Съемка сцен с участием Клер завершилась. Приближался вечер пятницы. Джефу оставалось сыграть роль ведущего. Он попросил Клер
Джеф прошел в свою гримерную. Клер находилась там в простом платье и уличном макияже. Возле ее кресла стоял чемодан.
— Утром я съехала из отеля. Не было смысла платить за лишний день, — объяснила она.
У Джефа был огорченный вид.
— Если я попаду сегодня на ночной рейс, я успею утром позавтракать с мальчиками. В противном случае я целый день потрачу на дорогу.
— Я надеялся, что мы проведем вместе уик-энд. Нам почти не удавалось побыть друг с другом…
— Весь день на съемочной площадке, вечерами — за обедом.
— Я имел в виду — вдвоем. Без рабочего напряжения. Вдали от шумных многолюдных ресторанов.
Поняв, что она чувствует себя неловко, он улыбнулся:
— Моя мать назвала бы это «временем для ухаживания».
— Извини, Джеф. Но мальчики…
— Понимаю. Мы пообедаем, потом я отвезу тебя в аэропорт. Я не должен был давить на тебя.
— Спасибо, — с облегчением произнесла она.
Вместо «Чейзена», «Ла Рю» или «Дерби» Джеф выбрал маленький ресторан в Долине, где они будут избавлены от любопытных взглядов и догадок людей из кинобизнеса.
Они говорили о многом, но главным образом о впечатлениях Клер от съемок. Привыкшая к сцене, работавшая последнее время в прямом телеэфире, она прежде не представляла, как трудно сохранять цельность игры, когда постановка разбита на мелкие эпизоды и сцены. И хотя ей приходилось участвовать на телевидении в бесконечных репетициях, прогонах, теперь эта работа казалась ей гораздо более легкой, чем участие в съемках.
— И так — пять дней в неделю. Иногда шесть, — сказал он. — Люди считают эту работу легкой, но это не так. Она очень одинокая.
В последней фразе Джефа прозвучали более личные ноты.
— Откуда у тебя есть время чувствовать себя одиноко? — спросила она.
— Есть, — печально ответил он. — После работы.

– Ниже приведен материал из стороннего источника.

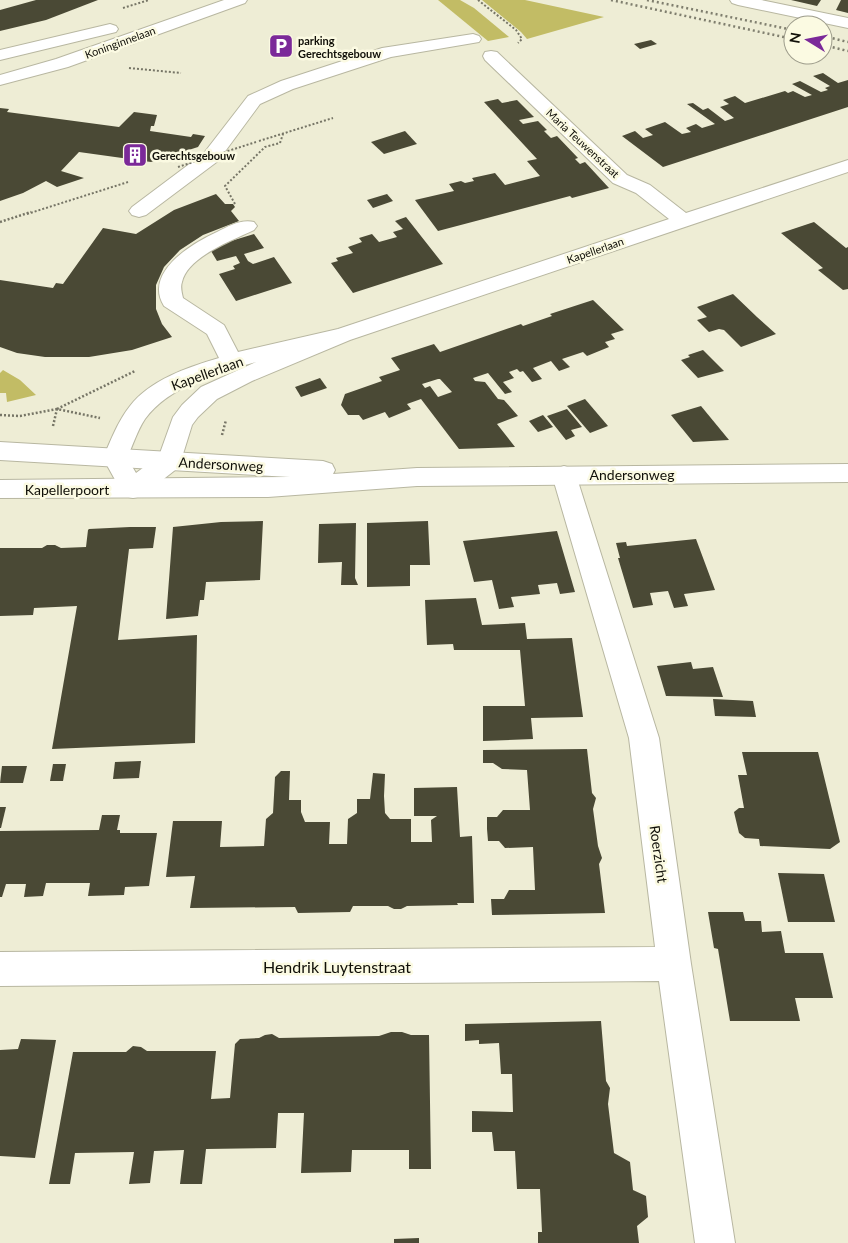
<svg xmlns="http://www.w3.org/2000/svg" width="848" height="1243" font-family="Lato,sans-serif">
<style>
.green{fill:#c2bc65}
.building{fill:#4a4935;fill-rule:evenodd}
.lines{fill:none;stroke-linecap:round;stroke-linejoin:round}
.minor-casing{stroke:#b8b7a1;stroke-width:2}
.major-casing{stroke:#b8b7a1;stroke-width:2}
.path-far1{stroke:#767566;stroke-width:2;stroke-dasharray:2 2;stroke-linecap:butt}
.path{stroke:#767566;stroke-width:2.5;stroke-dasharray:2 2;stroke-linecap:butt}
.minor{fill:#fff;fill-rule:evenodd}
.major{fill:#fff;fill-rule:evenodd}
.rail{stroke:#7f7e6e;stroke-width:2.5;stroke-dasharray:2 3;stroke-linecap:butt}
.path-bridge{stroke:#767566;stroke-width:2;stroke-dasharray:2 2;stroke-linecap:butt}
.labels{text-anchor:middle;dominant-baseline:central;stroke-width:5;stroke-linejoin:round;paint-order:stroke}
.far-poi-label{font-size:11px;font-weight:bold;fill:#100f08;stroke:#fbfae2;text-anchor:start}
.far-street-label{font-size:11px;fill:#100f08;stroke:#fbfae2}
.street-label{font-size:14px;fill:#100f08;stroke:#fbfae2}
.near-street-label{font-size:16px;fill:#100f08;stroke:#fbfae2}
</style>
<rect width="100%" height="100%" fill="#eeedd5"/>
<g class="green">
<polygon points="438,0 460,0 474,8 509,37 488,41"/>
<polygon points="482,0 525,0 604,17 527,39 521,32"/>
<polygon points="3,370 20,380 36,395 7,402 6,393 0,393 0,373"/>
</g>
<g class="building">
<polygon points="36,0 98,0 46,20 0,31 0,10"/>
<polygon points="791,0 821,0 817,6"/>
<polygon points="841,0 848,0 848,13 836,10"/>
<polygon points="651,40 657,44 640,49 634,44"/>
<polygon points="823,73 838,83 848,80 848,107 663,167 622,136 635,131 643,138 653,135 645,129 665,122 682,134 691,132 686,128 696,124 702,128 715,124 687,104 693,103 703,110 708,108 725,121 734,118 720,107 729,104 723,100 735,96 745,103 785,91 788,93 793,91 805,97 812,95 792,84 800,81 821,92 828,90 825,88 830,86 813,76"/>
<polygon points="498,99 502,103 517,100 534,117 519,120 523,124 538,121 547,130 544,131 551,138 557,136 578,158 575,159 580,164 585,162 609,188 572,198 570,196 438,231 415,200 454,191 449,184 461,181 465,183 474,181 472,178 495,173 505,185 540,176 527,161 537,159 484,102"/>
<polygon points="0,108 9,109 7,112 119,127 134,112 157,115 154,126 151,126 150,131 191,137 193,134 205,136 198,147 151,162 79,152 61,171 84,178 57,187 46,181 23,193 0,201"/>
<polygon points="405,131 417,144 384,154 371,142"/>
<polygon points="216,194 225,204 233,204 235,207 231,211 239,221 203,235 180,250 164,267 156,285 156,309 162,324 172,337 132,350 89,357 45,357 17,353 0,347 0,280 53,288 56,283 63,284 103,228 136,234 174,210"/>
<polygon points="387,194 393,201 373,208 367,200"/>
<polygon points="406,217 443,264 353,293 331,263 338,261 336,258 353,253 348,247 362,242 359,238 372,234 379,242 397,237 393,232 403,229 395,221"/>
<polygon points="814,222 846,248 848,247 848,289 843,290 818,270 823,268 781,233"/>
<polygon points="254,234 264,248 244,254 248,261 253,264 274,257 292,283 236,301 219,274 235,269 233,266 240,263 236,256 217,261 211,251 231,241"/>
<polygon points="733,294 757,317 776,334 741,347 724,330 719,329 709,332 697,320 707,317 697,307"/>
<path d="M593 300 624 330 611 334 615 339 605 342 609 347 587 356 583 352 562 359 570 367 559 371 551 361 533 368 542 379 532 382 523 371 520 372 517 369 509 372 514 378 503 382 512 392 505 394 488 373 473 378 475 381 485 382 498 399 504 400 518 416 497 424 515 447 459 449 421 399 407 404 411 409 389 418 385 412 363 420 359 415H348L341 405 345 394 382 381 379 377 400 370 391 358 434 344 440 352 521 324 523 326 552 316 550 314ZM438 379H440L452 392 438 397 430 386 425 388 422 384Z"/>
<polygon points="703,350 724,371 698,378 681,360 690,357 688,355"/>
<polygon points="320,378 327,388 301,397 295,387"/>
<polygon points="585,399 608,426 590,433 567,406"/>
<polygon points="701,406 729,440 693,442 671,415"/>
<polygon points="567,409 582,427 571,430 575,436 566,440 547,416"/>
<polygon points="543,415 553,427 538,432 529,421"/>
<polygon points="263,521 260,580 206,582 204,600 200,600 198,616 166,619 173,527 221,522"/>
<polygon points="428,521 430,565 410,565 410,586 367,587 367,523"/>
<polygon points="356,523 355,578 358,585 341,585 342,562 318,563 319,524"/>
<polygon points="130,527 156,527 153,548 129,549 118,640 197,635 195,743 52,749 77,606 34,608 33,615 0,616 0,548 42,548 47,545 55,545 61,548 86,547 88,530 89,529"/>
<polygon points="557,531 575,592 560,594 557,583 538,585 540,594 511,597 514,607 499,609 492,580 474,582 463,541"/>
<polygon points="696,539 715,590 684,594 688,606 674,608 668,591 650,593 653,605 633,608 618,558 620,558 616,543 626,542 627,546"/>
<polygon points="476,598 482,625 525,623 527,639 572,638 583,717 531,718 533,739 483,741 483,706 525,706 520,650 454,650 453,644 427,645 425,600"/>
<polygon points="691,662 693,669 713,667 723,697 666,696 657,666"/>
<polygon points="713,699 753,701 756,717 715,716"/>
<polygon points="587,749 592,793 596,798 593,809 598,846 602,858 599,864 605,913 492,915 491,899 504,899 509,890 535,890 533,847 505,848 499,841 488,841 487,829 487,817 497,817 503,810 530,810 527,770 502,769 493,763 483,763 483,750"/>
<polygon points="742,752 818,752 840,842 830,849 760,846 759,839 745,838 739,833 734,812 739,808 744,808 738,775 747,775"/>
<polygon points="141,761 139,778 113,779 115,762"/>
<polygon points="53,764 66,764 63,781 50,781"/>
<polygon points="2,766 27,766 23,783 0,783"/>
<polygon points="281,771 290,771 289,800 301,800 301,812 305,822 330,822 329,844 347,844 348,819 357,813 357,799 370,799 373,773 385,774 384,796 385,813 390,819 411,819 411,842 432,842 431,820 437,816 414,816 414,788 457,787 460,837 472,836 474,903 457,903 458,905 407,906 401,909 394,909 388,906 353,906 350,912 298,913 295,907 190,908 195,876 166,877 173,821 222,821 220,847 264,846 266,819 273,813 275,777"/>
<polygon points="0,807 6,807 1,828 0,828"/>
<polygon points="102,815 120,815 117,830 120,830 120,833 157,833 149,886 125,887 124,895 88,896 90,883 46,883 43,896 24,897 26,884 6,884 2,897 0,897 0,831 99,830"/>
<polygon points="778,873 824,874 835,922 788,922"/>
<polygon points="708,912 743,912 745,921 761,921 762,932 781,931 785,953 823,953 833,998 795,998 800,1021 730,1021 718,949 714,948"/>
<polygon points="601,1021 606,1081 610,1088 608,1104 614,1153 630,1162 633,1190 646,1196 648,1217 637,1226 639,1243 538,1243 538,1232 542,1232 540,1189 517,1189 515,1151 494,1151 492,1132 472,1132 472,1111 513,1112 512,1074 501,1074 499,1043 479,1044 479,1040 465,1041 465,1024"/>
<polygon points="391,1032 402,1032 411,1035 429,1035 431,1169 409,1169 409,1150 352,1150 351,1172 301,1173 304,1113 278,1113 276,1148 206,1149 202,1184 180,1184 184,1150 154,1151 150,1183 129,1184 134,1152 75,1153 70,1184 49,1184 73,1052 126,1052 133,1046 141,1047 147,1051 216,1051 211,1099 230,1098 235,1044 240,1039 259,1038 265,1035 272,1034 279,1038 379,1036"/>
<polygon points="21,1039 56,1040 35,1158 0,1156 0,1050 18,1049"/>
<polygon points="419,1238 419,1243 394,1243 394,1239"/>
</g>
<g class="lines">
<defs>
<g id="minor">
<polygon points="730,0 761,0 848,18 848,28 738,5 732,3"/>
<polygon points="473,34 479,36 481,39 479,42 391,57 293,89 260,104 218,161 146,215 139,217 132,215 129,211 132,207 204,153 248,96 281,81 382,48"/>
<path d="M491 51 497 52 627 175 650 185 686 213 848 160V172L350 340 252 381 217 399 198 417 192 425 179 467 142 496 133 498 124 496 103 458C111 440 118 421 130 406 150 380 188 367 219 358L207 334 164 306C143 272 193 243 217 232 229 226 241 219 254 222L257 226 254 230C233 240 187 257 182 282 180 287 182 293 183 298L224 325 238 352 338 329 669 219 636 193 613 183 485 60 483 56 485 52ZM256 362 201 387 182 405 173 417 159 456 136 473 127 458C133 445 137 431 145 419 169 386 219 372 256 362Z"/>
<polygon points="564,466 573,469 576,475 659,738 691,964 735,1243 695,1243 659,981 0,986 0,952 655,947 629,738 552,475 555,469"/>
</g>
<g id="major">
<polygon points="224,0 247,0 245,3 68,67 0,85 0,75 56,59"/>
<polygon points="110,24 116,26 118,29 116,32 0,60 0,50"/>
<polygon points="0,442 323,461 332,464 335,470 333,474 417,468 848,464 848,482 417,486 268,497 0,498 0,480 290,477 0,460"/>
</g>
</defs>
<use href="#minor" class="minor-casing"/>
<use href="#major" class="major-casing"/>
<g class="path-far1">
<polyline points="478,0 516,30 522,39 518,43"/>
<polyline points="123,8 149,0"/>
<polyline points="129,68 181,73"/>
<polyline points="259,141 333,118"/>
<polyline points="235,204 225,186 265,147 280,143 283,134"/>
<polyline points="27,214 128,182"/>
</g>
<g class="path">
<polyline points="0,222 31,212"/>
<polyline points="57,409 135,371"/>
<polyline points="0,415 20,416 57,409 100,418"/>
<polyline points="53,426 57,409"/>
<polyline points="222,435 226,420"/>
</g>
<use href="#minor" class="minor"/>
<use href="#major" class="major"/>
<g class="rail">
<polyline points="611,0 793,39"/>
<polyline points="647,0 793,30"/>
<polyline points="823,36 848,42"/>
<polyline points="823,45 848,51"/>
</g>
<polyline class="path-bridge" points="178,167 256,142"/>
</g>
<defs>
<symbol id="parking-square" viewBox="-11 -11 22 22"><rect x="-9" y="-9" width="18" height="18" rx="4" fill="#7b2999" stroke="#fbfae2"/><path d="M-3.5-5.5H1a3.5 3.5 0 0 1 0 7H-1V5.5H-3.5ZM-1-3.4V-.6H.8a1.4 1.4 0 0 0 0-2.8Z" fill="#fff"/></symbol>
<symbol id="building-square" viewBox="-11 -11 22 22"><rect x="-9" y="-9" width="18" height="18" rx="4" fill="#7b2999" stroke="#fbfae2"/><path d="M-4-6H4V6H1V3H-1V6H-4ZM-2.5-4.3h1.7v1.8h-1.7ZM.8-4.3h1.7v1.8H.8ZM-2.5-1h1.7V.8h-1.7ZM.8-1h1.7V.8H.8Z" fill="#fff"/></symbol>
</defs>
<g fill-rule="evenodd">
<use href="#parking-square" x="267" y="32" width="28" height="28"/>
<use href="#building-square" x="121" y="141" width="28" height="28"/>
</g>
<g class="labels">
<g class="far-poi-label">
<text x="298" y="40">parking<tspan x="298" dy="13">Gerechtsgebouw</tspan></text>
<text x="152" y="155">Gerechtsgebouw</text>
</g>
<g class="far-street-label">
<text transform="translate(120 42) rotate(-20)">Koninginnelaan</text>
<text transform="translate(583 143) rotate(43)">Maria Teuwenstraat</text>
<text transform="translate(595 250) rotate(-19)">Kapellerlaan</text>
</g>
<g class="street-label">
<text transform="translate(207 373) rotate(-20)">Kapellerlaan</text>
<text transform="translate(221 464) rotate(3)">Andersonweg</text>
<text x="632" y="474">Andersonweg</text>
<text x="67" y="489">Kapellerpoort</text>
<text transform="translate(659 854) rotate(82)">Roerzicht</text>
</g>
<g class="near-street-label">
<text x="337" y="966">Hendrik Luytenstraat</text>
</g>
</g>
<g transform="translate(808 40) rotate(280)"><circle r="24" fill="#fbfae2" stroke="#9d9c8b"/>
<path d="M0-4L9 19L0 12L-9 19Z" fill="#7b2999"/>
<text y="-8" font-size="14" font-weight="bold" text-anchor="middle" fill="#100f08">N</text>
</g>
</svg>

Когда обедаешь один.
— Ты не обязан обедать один, — сказала она, имея в виду, что в его жизни, конечно, есть другие женщины.
— Существуют женщины, с которыми мужчина может спать, но не есть, потому что им нечего сказать, нечего отдавать, кроме самой дешевой вещи в этом городе.
Он произнес это смущенно. Он впервые сделал такое признание.
— После моего приезда в Нью-Йорк их было немного. Это весьма консервативное признание для мужчины моего возраста. Встреча с тобой что-то изменила во мне. Заставила меня понять, что в глубине души, несмотря на мое не слишком счастливое детство, я — семейный человек. Но только для женщины, которой есть что дать. Я нуждаюсь в поддержке, вере. Все просто. Мне не нужно восхищение. Похвала. Я хочу быть нужным человеку, хочу знать, что кто-то — со мной, для меня. Джоан никогда не была такой. Как и моя мать. Я имею в виду — для отца. Она знала, что он потерпит крах. Всю жизнь ждала этого. Думаю, на самом деле она хотела этого.